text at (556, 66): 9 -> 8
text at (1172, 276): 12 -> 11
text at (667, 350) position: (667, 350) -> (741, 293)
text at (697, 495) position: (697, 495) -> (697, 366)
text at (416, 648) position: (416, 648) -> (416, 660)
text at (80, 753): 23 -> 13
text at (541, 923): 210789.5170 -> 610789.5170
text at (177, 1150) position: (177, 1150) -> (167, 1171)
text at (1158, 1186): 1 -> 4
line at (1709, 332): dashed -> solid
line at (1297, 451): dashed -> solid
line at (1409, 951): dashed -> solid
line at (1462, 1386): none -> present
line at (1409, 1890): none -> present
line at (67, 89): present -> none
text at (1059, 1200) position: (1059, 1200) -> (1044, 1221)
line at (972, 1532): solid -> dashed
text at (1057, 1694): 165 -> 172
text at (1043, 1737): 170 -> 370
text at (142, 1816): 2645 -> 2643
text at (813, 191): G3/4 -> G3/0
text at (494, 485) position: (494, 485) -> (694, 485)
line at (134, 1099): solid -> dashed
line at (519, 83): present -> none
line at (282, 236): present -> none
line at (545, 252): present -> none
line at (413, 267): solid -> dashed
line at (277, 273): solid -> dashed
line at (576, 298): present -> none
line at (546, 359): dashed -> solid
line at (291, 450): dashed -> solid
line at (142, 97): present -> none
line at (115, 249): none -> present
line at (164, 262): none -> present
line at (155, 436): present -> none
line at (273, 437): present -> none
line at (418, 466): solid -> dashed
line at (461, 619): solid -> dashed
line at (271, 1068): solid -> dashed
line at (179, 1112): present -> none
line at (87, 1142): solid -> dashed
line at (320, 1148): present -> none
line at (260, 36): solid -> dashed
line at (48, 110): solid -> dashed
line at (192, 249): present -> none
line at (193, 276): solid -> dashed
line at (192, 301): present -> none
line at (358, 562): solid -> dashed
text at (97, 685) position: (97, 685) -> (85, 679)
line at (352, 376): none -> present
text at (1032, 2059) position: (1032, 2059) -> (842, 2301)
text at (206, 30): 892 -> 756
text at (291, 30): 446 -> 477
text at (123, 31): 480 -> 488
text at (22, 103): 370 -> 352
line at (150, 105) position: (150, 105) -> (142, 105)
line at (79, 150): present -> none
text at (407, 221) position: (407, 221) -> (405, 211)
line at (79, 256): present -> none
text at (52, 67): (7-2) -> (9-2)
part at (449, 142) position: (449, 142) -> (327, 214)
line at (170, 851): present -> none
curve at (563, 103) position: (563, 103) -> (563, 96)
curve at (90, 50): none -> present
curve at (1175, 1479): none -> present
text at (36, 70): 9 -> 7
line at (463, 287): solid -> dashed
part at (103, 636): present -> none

The task:
Starting at the first line and ending at the line containing "line at (134, 1099): solid -> dashed", inclusive, format those lines as a numbered list, omitting blank lines.

Task solution:
1. text at (556, 66): 9 -> 8
2. text at (1172, 276): 12 -> 11
3. text at (667, 350) position: (667, 350) -> (741, 293)
4. text at (697, 495) position: (697, 495) -> (697, 366)
5. text at (416, 648) position: (416, 648) -> (416, 660)
6. text at (80, 753): 23 -> 13
7. text at (541, 923): 210789.5170 -> 610789.5170
8. text at (177, 1150) position: (177, 1150) -> (167, 1171)
9. text at (1158, 1186): 1 -> 4
10. line at (1709, 332): dashed -> solid
11. line at (1297, 451): dashed -> solid
12. line at (1409, 951): dashed -> solid
13. line at (1462, 1386): none -> present
14. line at (1409, 1890): none -> present
15. line at (67, 89): present -> none
16. text at (1059, 1200) position: (1059, 1200) -> (1044, 1221)
17. line at (972, 1532): solid -> dashed
18. text at (1057, 1694): 165 -> 172
19. text at (1043, 1737): 170 -> 370
20. text at (142, 1816): 2645 -> 2643
21. text at (813, 191): G3/4 -> G3/0
22. text at (494, 485) position: (494, 485) -> (694, 485)
23. line at (134, 1099): solid -> dashed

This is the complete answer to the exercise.